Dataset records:
====

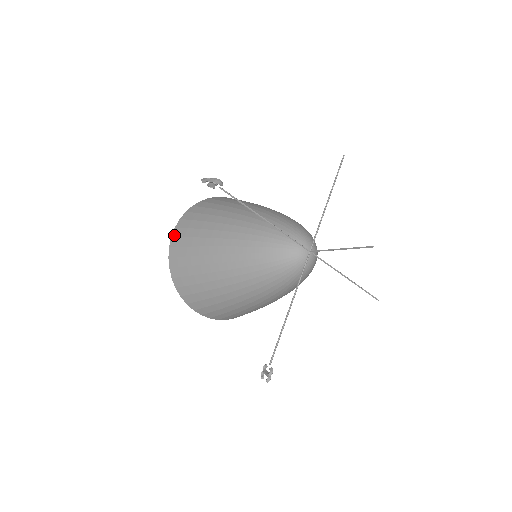
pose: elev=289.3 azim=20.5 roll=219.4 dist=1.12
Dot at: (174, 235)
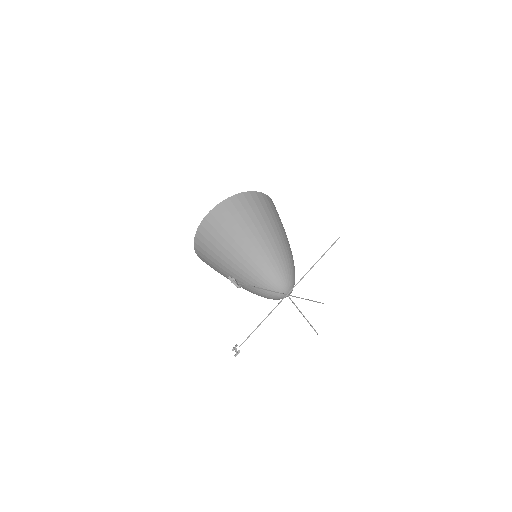
Dot at: (202, 224)
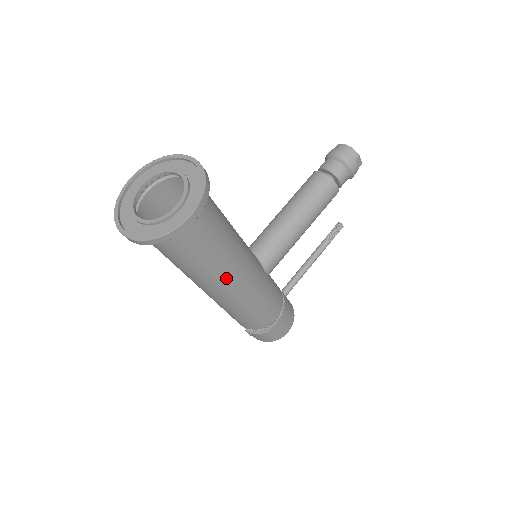
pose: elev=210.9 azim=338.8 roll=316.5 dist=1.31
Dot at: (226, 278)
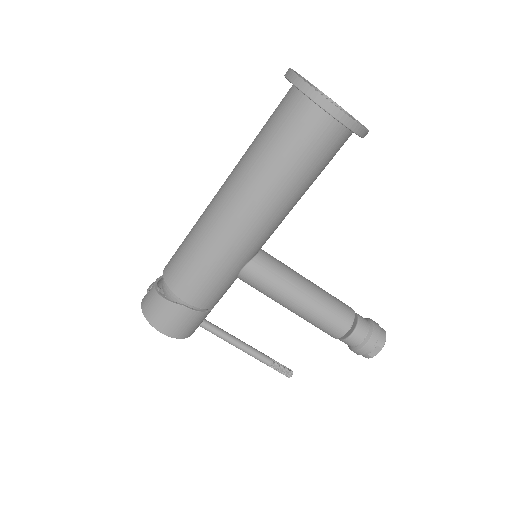
Dot at: (250, 197)
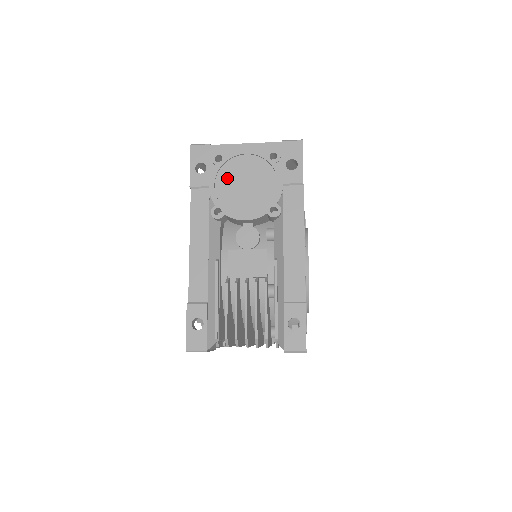
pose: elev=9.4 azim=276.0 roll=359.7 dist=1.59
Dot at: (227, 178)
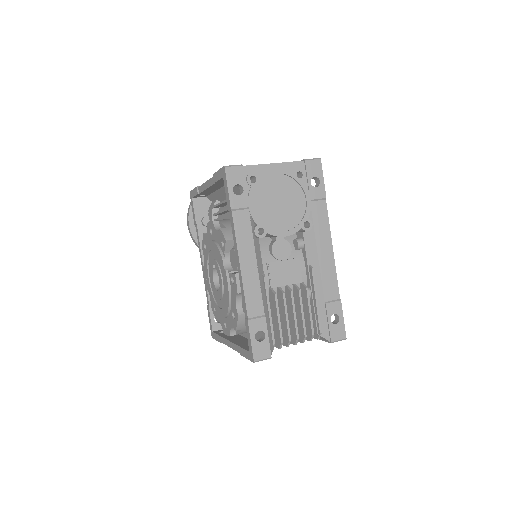
Dot at: (263, 198)
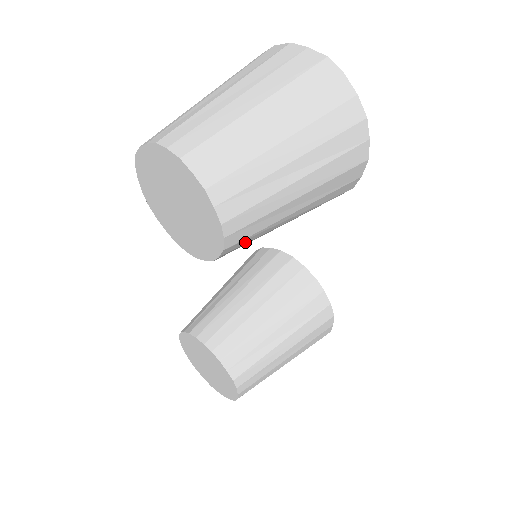
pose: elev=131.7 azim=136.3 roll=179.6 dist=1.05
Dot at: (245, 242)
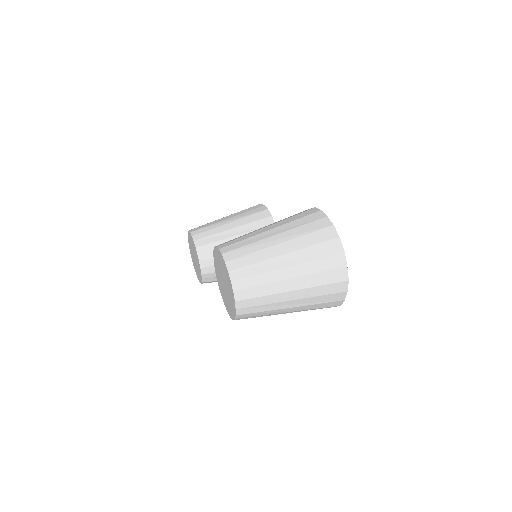
Dot at: occluded
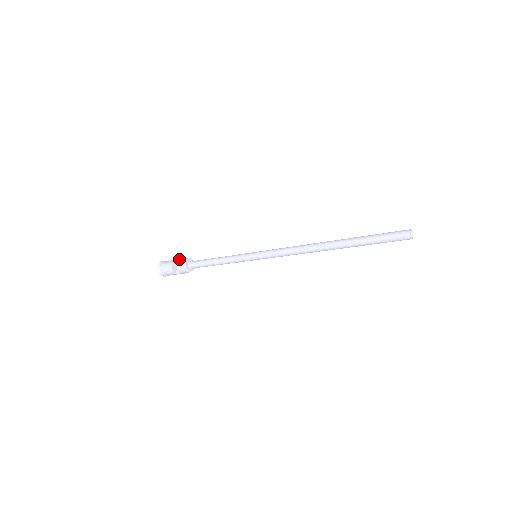
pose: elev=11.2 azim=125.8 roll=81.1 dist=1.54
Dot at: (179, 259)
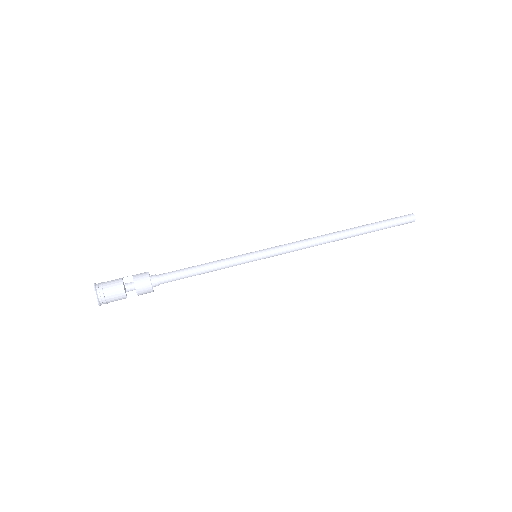
Dot at: (125, 277)
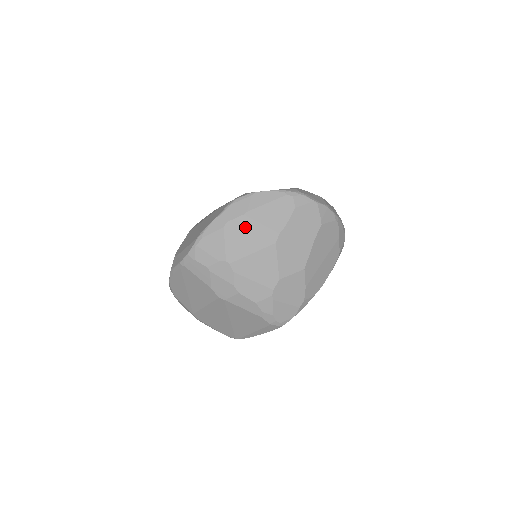
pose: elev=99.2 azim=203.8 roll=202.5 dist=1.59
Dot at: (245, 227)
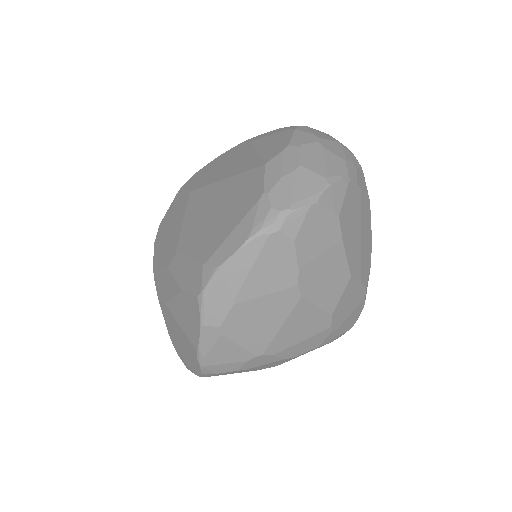
Dot at: (248, 314)
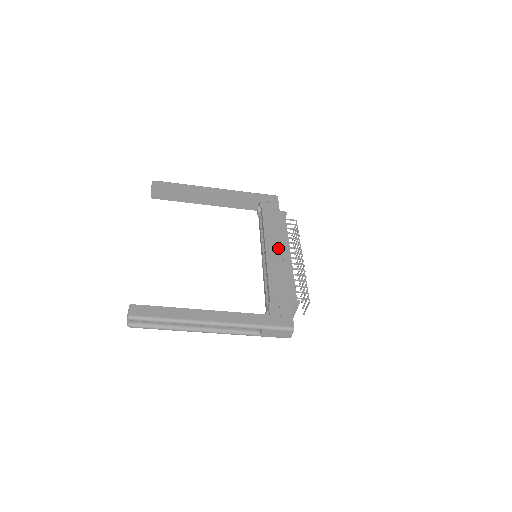
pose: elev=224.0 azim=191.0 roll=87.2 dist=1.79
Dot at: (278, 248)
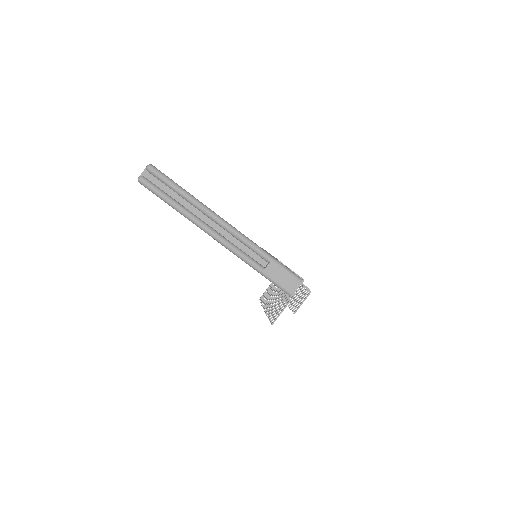
Dot at: occluded
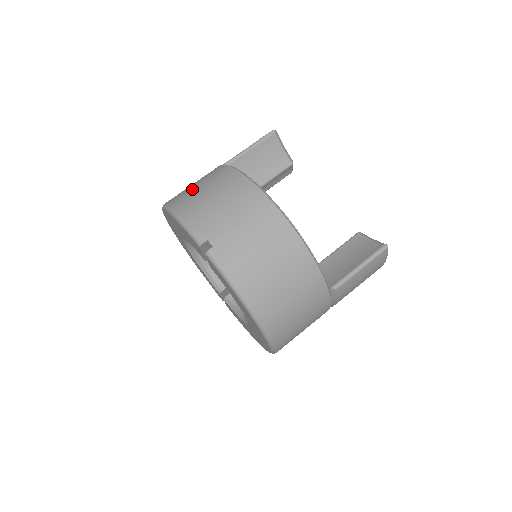
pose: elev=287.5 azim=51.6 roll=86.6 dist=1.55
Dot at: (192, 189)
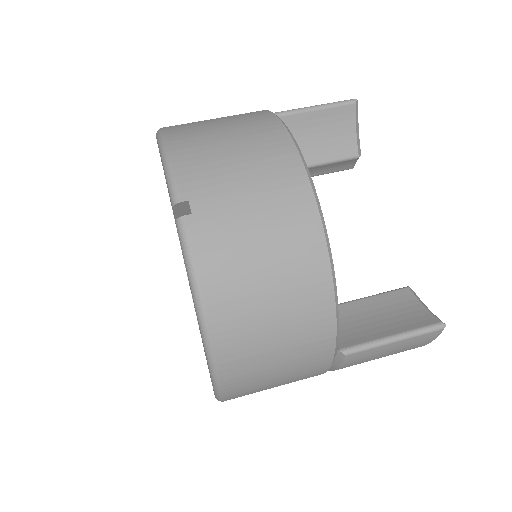
Dot at: (206, 122)
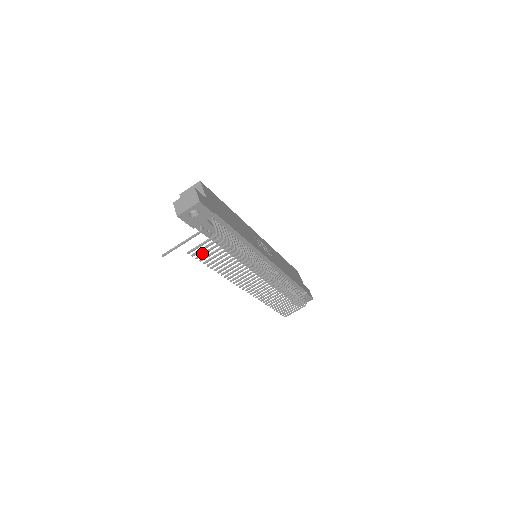
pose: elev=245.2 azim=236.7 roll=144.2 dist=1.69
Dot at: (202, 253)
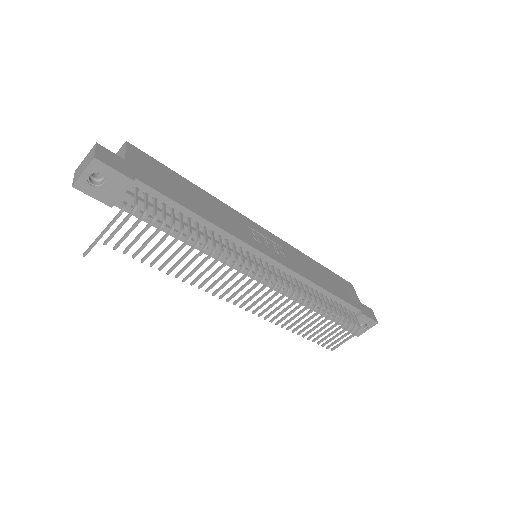
Dot at: (129, 244)
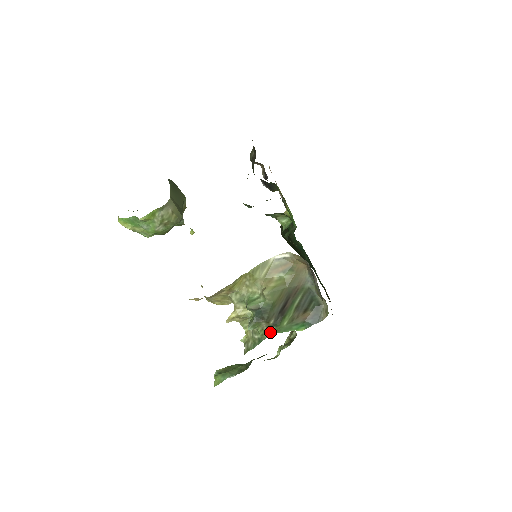
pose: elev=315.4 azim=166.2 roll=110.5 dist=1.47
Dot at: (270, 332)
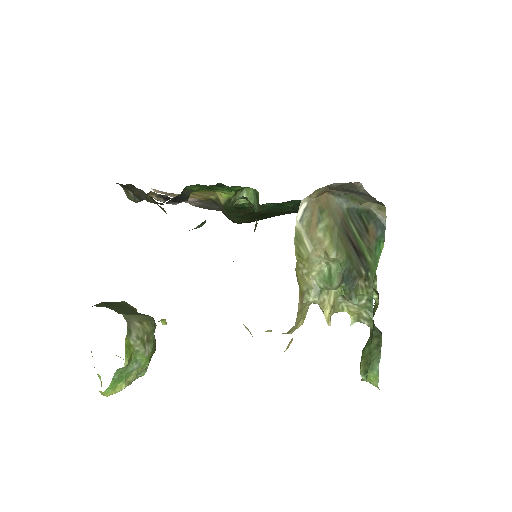
Dot at: (370, 282)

====

▸ **Your task**
Render every line of the entries above as a Markdown table with the columns Row and Entry line, numbering each row and dropping blank lines. Leave out the picture lines.

▸ **Answer**
| Row | Entry line |
|---|---|
| 1 | pose: elev=289.3 azim=20.5 roll=219.4 dist=1.12 |
| 2 | Dot at: (174, 235) |
| 3 | Dot at: (202, 224) |
| 4 | pose: elev=210.9 azim=338.8 roll=316.5 dist=1.31 |
| 5 | Dot at: (226, 278) |
| 6 | Dot at: (250, 197) |
| 7 | pose: elev=9.4 azim=276.0 roll=359.7 dist=1.59 |
| 8 | Dot at: (227, 178) |
| 9 | Dot at: (263, 198) |
| 10 | pose: elev=131.7 azim=136.3 roll=179.6 dist=1.05 |
| 11 | Dot at: (245, 242) |
| 12 | Dot at: occluded |
| 13 | pose: elev=11.2 azim=125.8 roll=81.1 dist=1.54 |
| 14 | Dot at: (179, 259) |
| 15 | Dot at: (125, 277) |
| 16 | pose: elev=99.2 azim=203.8 roll=202.5 dist=1.59 |
| 17 | Dot at: (245, 227) |
| 18 | Dot at: (248, 314) |
| 19 | pose: elev=224.0 azim=191.0 roll=87.2 dist=1.79 |
| 20 | Dot at: (278, 248) |
| 21 | Dot at: occluded |
| 22 | pose: elev=287.5 azim=51.6 roll=86.6 dist=1.55 |
| 23 | Dot at: (192, 189) |
| 24 | Dot at: (206, 122) |
| 25 | pose: elev=245.2 azim=236.7 roll=144.2 dist=1.69 |
| 26 | Dot at: (202, 253) |
| 27 | Dot at: (129, 244) |
| 28 | pose: elev=315.4 azim=166.2 roll=110.5 dist=1.47 |
| 29 | Dot at: (270, 332) |
| 30 | Dot at: (370, 282) |